Party:Democratic-Republican

James Turner (December 20, 1766 – January 15, 1824) was the 12th Governor of the U.S. state of North Carolina from 1802 to 1805. He later served as a U.S. Senator from 1805 to 1816.

Turner was born in Southampton County in the Colony of Virginia; his family moved to the Province of North Carolina in 1770. Raised in a family of farmers, Turner served in the North Carolina volunteer militia during the American Revolutionary War in 1780. He served under Nathanael Greene alongside Nathaniel Macon, with whom he formed a lasting friendship and political alliance.

Politics

In 1798, Turner was elected to the North Carolina House of Commons; he served there from 1799 to 1800, and served in the North Carolina Senate from 1801 to 1802.

Governor

In 1802, the General Assembly elected John Baptista Ashe governor, but he died before he could assume office; Turner was chosen in his place and sworn in on December 5, 1802. He served the constitutional limit of three one-year terms and, at the end of his time as governor, was elected to the United States Senate when Montfort Stokes resigned before serving the term to which he had been elected.

U.S. Senate

Turner served as a senator for eleven years, re-elected to a second term in 1811, resigning due to ill health in 1816. During his time in office, he supported the administration of James Madison during the War of 1812. Around 1805, he introduced to the Senate a bill outlawing the importation of slaves.

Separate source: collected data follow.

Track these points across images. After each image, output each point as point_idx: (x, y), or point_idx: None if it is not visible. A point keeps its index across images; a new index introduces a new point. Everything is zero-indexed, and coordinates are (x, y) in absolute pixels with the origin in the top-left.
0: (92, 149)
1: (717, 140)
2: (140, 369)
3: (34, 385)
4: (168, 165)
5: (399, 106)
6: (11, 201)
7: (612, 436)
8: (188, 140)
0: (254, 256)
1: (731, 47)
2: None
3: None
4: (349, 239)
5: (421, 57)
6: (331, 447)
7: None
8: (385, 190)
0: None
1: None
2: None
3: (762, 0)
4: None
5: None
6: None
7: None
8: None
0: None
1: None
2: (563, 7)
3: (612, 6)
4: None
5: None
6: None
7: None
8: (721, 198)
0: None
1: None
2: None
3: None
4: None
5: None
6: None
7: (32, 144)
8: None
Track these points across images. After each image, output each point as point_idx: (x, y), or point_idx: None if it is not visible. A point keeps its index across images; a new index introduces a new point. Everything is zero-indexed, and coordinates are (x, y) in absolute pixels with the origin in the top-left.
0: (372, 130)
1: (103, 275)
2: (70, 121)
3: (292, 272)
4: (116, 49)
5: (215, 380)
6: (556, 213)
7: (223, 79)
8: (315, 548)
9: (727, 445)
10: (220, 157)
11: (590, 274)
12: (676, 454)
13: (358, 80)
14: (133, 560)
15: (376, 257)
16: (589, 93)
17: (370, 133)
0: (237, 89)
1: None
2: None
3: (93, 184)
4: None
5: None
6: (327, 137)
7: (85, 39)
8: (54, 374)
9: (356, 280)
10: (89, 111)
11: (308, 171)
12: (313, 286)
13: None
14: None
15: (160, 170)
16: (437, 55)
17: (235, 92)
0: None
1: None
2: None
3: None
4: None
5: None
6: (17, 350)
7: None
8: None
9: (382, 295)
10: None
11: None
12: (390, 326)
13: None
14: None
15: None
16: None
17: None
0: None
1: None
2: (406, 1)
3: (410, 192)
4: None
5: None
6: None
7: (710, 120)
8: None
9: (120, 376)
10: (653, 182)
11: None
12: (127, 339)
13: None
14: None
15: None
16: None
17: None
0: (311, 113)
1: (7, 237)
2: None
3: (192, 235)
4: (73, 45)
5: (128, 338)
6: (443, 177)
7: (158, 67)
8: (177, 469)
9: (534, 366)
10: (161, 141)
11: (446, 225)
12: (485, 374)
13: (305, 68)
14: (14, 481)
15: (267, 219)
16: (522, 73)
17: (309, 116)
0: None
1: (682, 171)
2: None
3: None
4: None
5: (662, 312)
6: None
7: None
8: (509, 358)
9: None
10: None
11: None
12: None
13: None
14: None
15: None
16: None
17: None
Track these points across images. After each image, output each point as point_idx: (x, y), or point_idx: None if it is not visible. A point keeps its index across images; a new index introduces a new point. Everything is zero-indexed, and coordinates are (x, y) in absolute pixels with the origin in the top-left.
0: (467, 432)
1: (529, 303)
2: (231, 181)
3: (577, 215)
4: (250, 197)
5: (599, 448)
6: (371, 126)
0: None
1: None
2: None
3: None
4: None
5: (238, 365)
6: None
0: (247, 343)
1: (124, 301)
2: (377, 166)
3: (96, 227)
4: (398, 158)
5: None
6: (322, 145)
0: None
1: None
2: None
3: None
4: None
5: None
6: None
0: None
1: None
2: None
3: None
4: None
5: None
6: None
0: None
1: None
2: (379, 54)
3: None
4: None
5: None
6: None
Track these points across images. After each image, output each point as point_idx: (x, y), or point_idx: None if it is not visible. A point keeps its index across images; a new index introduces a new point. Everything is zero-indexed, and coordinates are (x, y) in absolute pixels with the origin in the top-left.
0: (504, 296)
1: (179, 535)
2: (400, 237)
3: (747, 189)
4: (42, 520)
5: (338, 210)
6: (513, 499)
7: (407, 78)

Personal life, death, legacy

Turner was married three times; first to Marian Anderson in 1793 (they had four children), then to Ann Cochran in 1802, with no children, and finally to Elizabeth Johnston in 1810 (resulting in two children). Turner died in 1824 and is buried on his "Bloomsbury" plantation in Warren County. In addition to Bloomsbury, he owned a second home, "Oakland," in present-day Vance County.

His son Daniel Turner served in the US House of Representatives from 1827 to 1829.